EXERCISE
Please keep to the lines below from the one with "приготовить в" through the one with "19:06 · 08/08", and restate them word for word, ends included.

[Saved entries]
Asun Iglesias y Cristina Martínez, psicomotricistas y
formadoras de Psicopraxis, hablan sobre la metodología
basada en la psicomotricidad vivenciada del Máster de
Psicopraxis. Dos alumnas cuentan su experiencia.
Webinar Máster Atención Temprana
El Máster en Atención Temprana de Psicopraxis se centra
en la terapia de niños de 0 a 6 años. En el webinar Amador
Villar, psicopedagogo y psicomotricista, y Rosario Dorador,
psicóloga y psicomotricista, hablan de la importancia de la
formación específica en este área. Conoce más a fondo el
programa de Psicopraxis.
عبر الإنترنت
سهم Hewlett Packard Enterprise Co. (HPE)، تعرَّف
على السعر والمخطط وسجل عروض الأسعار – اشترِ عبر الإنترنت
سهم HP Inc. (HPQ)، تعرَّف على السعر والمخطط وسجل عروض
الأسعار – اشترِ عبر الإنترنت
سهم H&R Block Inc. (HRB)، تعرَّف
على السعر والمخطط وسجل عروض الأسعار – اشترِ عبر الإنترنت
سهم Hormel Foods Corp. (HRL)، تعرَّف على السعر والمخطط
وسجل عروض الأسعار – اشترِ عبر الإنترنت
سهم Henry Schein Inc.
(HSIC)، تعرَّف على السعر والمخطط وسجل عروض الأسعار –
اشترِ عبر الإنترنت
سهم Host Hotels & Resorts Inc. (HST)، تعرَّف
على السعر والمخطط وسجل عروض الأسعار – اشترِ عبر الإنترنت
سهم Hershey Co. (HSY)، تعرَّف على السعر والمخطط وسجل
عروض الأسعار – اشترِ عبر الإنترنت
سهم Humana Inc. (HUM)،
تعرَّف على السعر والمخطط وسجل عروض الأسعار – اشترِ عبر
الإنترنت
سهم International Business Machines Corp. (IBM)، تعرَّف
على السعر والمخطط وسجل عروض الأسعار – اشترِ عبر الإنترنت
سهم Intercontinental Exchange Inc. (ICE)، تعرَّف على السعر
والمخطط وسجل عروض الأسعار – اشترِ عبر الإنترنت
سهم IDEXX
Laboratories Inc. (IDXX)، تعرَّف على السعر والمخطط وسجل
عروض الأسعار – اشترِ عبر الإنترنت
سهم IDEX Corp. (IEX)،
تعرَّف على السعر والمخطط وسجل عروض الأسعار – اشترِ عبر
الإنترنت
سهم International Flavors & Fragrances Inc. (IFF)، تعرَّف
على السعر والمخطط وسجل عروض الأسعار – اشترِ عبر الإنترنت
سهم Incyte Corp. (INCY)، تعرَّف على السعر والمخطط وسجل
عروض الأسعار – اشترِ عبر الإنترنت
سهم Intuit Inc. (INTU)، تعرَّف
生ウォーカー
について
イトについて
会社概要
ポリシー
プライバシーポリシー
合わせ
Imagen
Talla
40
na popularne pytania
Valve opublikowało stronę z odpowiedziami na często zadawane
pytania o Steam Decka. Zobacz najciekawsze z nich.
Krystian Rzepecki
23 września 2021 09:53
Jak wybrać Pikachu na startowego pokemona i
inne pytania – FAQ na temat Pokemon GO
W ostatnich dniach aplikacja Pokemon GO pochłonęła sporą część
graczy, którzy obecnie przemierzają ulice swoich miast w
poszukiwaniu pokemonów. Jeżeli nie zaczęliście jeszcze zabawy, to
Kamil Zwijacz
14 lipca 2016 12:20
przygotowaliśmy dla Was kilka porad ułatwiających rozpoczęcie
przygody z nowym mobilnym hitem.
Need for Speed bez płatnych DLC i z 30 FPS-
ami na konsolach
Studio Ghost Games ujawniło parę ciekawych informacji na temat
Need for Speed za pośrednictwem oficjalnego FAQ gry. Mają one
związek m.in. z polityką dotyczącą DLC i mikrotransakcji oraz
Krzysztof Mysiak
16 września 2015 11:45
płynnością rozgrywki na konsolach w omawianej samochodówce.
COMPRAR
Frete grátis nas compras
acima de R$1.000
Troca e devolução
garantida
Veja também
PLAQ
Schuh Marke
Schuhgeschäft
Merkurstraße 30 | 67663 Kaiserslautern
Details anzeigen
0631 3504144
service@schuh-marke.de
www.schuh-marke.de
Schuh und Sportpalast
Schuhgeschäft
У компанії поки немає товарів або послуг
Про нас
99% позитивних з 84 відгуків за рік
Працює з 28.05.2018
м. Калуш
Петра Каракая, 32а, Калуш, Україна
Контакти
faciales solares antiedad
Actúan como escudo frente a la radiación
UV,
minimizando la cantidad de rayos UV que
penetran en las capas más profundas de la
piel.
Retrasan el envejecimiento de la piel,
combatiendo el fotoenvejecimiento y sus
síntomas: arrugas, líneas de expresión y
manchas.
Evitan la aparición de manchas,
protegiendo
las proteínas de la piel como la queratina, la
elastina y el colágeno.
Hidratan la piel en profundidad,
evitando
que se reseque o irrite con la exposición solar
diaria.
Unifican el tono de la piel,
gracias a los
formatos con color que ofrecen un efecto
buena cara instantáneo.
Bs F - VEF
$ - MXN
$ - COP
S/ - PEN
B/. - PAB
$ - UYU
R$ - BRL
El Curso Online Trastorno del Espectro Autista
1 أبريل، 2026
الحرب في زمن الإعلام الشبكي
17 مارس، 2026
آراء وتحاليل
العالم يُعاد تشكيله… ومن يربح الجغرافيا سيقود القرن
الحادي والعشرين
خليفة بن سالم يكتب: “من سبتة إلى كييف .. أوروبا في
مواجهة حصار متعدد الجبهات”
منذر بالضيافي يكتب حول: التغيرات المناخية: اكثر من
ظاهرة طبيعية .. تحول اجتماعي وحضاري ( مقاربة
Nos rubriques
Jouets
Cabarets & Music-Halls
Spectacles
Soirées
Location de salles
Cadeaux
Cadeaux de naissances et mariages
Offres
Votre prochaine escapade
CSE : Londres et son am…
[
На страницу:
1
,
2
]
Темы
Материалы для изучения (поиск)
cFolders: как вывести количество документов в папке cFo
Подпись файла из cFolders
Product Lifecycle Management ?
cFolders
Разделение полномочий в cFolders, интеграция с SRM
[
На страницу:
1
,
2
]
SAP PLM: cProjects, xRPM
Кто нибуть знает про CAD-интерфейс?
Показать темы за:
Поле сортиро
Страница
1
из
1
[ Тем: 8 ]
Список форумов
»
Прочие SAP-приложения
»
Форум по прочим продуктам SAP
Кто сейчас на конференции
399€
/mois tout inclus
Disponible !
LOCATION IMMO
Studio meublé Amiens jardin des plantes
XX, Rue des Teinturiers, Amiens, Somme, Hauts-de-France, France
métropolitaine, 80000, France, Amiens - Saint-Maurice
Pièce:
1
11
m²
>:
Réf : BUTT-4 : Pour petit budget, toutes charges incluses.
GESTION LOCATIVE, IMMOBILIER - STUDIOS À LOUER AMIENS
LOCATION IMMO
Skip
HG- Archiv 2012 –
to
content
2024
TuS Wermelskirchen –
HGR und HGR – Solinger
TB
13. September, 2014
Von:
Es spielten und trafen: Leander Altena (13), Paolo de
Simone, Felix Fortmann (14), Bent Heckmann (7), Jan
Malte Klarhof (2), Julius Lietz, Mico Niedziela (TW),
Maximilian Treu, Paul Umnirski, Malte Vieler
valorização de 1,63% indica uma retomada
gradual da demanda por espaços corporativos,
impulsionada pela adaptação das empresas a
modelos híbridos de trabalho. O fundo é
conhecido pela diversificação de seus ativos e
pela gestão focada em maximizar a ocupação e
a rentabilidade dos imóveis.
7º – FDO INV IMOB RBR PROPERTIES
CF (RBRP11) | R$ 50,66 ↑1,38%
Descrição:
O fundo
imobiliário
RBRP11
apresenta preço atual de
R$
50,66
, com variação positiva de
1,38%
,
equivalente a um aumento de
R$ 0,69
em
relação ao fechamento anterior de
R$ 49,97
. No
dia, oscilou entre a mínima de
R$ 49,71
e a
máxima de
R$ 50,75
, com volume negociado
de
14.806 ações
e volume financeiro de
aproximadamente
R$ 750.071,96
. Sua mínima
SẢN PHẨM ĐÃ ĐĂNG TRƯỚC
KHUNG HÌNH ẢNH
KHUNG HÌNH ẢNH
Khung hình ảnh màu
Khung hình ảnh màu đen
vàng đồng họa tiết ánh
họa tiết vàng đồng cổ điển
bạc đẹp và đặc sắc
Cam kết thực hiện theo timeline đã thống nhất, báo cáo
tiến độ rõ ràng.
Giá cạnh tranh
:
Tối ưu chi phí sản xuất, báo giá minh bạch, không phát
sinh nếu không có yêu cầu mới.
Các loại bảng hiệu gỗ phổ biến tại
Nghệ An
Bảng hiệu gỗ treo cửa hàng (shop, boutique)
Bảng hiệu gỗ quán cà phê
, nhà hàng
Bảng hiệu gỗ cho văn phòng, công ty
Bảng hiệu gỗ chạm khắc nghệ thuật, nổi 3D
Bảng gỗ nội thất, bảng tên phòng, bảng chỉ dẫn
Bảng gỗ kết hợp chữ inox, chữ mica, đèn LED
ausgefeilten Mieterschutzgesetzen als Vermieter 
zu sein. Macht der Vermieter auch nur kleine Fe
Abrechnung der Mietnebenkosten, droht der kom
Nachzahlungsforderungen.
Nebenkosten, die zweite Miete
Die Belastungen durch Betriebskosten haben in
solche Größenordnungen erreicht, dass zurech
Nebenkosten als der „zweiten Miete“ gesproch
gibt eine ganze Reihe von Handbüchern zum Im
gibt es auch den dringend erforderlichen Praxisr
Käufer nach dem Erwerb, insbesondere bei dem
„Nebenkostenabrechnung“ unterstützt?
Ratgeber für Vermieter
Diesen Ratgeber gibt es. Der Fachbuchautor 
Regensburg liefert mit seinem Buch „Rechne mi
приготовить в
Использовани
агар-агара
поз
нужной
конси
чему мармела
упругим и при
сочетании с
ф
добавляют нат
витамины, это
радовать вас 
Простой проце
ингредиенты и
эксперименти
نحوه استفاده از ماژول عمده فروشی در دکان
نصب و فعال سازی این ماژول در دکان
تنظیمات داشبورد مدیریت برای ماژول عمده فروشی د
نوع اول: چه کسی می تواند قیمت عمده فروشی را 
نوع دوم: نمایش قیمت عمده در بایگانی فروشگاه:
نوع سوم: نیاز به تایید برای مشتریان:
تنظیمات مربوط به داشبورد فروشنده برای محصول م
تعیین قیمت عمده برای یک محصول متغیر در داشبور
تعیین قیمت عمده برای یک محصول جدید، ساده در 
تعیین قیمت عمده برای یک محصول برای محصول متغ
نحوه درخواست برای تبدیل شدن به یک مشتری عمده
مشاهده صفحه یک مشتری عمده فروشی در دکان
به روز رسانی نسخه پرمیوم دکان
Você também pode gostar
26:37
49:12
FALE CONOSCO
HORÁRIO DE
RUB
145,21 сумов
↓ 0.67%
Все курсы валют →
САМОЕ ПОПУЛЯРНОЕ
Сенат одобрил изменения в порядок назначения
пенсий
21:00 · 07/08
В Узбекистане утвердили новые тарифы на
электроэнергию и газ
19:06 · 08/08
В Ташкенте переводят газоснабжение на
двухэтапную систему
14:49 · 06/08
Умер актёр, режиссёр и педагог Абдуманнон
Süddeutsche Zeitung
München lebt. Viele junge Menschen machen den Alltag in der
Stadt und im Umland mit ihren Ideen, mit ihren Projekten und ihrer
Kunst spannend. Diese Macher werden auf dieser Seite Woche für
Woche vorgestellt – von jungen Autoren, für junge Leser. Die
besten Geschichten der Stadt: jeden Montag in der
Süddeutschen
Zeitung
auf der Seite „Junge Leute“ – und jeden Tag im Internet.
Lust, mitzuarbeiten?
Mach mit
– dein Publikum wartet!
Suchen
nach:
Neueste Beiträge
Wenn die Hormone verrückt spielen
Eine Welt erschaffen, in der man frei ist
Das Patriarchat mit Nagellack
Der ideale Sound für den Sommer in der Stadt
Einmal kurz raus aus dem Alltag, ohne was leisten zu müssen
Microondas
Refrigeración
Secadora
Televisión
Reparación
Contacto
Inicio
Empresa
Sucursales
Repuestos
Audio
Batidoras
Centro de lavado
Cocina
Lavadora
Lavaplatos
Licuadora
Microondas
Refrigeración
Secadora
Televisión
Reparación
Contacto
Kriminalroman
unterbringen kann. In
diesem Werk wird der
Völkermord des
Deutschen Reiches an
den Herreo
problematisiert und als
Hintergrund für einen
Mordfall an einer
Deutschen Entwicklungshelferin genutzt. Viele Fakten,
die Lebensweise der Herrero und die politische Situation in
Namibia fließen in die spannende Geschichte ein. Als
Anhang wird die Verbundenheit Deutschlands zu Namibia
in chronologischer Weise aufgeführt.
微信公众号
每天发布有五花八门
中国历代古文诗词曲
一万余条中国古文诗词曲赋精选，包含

YOUR RESPONSE
приготовить в
Использовани
агар-агара
поз
нужной
конси
чему мармела
упругим и при
сочетании с
ф
добавляют нат
витамины, это
радовать вас 
Простой проце
ингредиенты и
эксперименти
نحوه استفاده از ماژول عمده فروشی در دکان
نصب و فعال سازی این ماژول در دکان
تنظیمات داشبورد مدیریت برای ماژول عمده فروشی د
نوع اول: چه کسی می تواند قیمت عمده فروشی را 
نوع دوم: نمایش قیمت عمده در بایگانی فروشگاه:
نوع سوم: نیاز به تایید برای مشتریان:
تنظیمات مربوط به داشبورد فروشنده برای محصول م
تعیین قیمت عمده برای یک محصول متغیر در داشبور
تعیین قیمت عمده برای یک محصول جدید، ساده در 
تعیین قیمت عمده برای یک محصول برای محصول متغ
نحوه درخواست برای تبدیل شدن به یک مشتری عمده
مشاهده صفحه یک مشتری عمده فروشی در دکان
به روز رسانی نسخه پرمیوم دکان
Você também pode gostar
26:37
49:12
FALE CONOSCO
HORÁRIO DE
RUB
145,21 сумов
↓ 0.67%
Все курсы валют →
САМОЕ ПОПУЛЯРНОЕ
Сенат одобрил изменения в порядок назначения
пенсий
21:00 · 07/08
В Узбекистане утвердили новые тарифы на
электроэнергию и газ
19:06 · 08/08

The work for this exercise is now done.